Text under study:
···
If I look at these ratios (and the way I tend to eat calories within a certain range), I can see that, like a homing pigeon, my brain + my body + my emotions conspire to give me just those results from food choices. No matter what I THINK I'm trying to achieve at the time.

It may be true that small changes over time can effect larger changes. But I am fooling myself if I think I'm not keeping myself going forward exactly on an even keel, and this is keeping my weight relatively stable. My goal is to lose weight, not stay at my same weight.

Lesson learned: focus. The tools are there to see what I change and what the results are: that's what the reports can do for me. It's going to take some real effort to adjust my diet. Real effort as in focused, concentrated attention. One meal's not going to do it - more like 2 or 3 weeks' worth of food choices.

Kathy13118 12-14-2012 04:00 AM

#13. Noticing portion sizes and not making changes according to what I see. When I see a plate of food, I see X food and Y and Z foods on the plate, and it's as if my brain computes 'good food' or 'bad food' for each. Although I really believe there are no 'bad' foods, I still automatically put foods into categories. What makes a huge difference is portion size, and I rarely, if ever, act on this knowledge.

I have a habit of using both halves of a large pita bread (8 gms fiber) to make a sandwich. This morning, I used just one half and hoped that I can make this a habit. Baby steps! BTW, the sandwich still had a substantial filling of vegetarian bologna (I cannot taste much difference at all in the lack of fatty meat there) and a slice of non-fat American cheese. That's all good, but I think the best thing about the sandwich - it did taste very good, with some Dijon mustard - was its portion size!

Kathy13118 02-04-2013 06:19 AM

Obstacle #14
 
#14. I forget that this world is, as I navigate it, obesogenic, from what I can SEE.

I have to make the effort to notice that EVERY website that shows food, including diet websites, makes the food portions look large and luscious. I was visiting a diet website that featured a picture of pancakes, with some topping that included strawberries. There were at least two pancakes and they were stacked, they were not bare (they had a cream-type thing or a butter-type thing on top) and it looked like a LOT of food.
···
Recorded information:

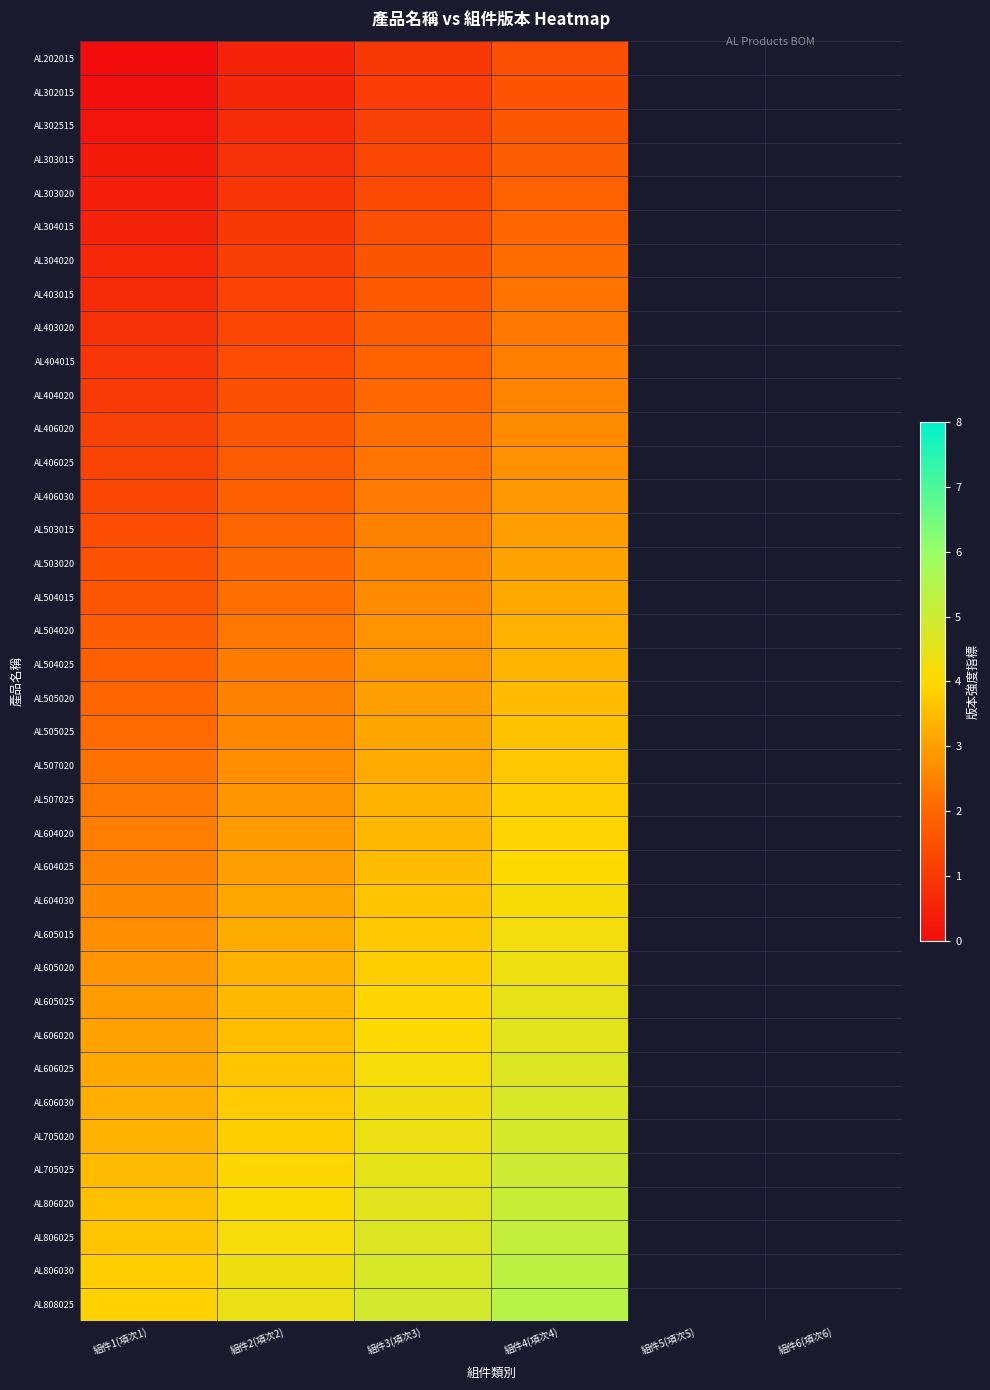

Is the value of AL604020 at 組件3(項次3) greater than the value of AL705020 at 組件5(項次5)?

No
···
Problem requirements: Revise the passage of the text on eating habits starting with "I have a habit" and going on through "its portion size!", replacing "Dijon mustard" with "yellow mustard".

Response to this task:
I have a habit of using both halves of a large pita bread (8 gms fiber) to make a sandwich. This morning, I used just one half and hoped that I can make this a habit. Baby steps! BTW, the sandwich still had a substantial filling of vegetarian bologna (I cannot taste much difference at all in the lack of fatty meat there) and a slice of non-fat American cheese. That's all good, but I think the best thing about the sandwich - it did taste very good, with some yellow mustard - was its portion size!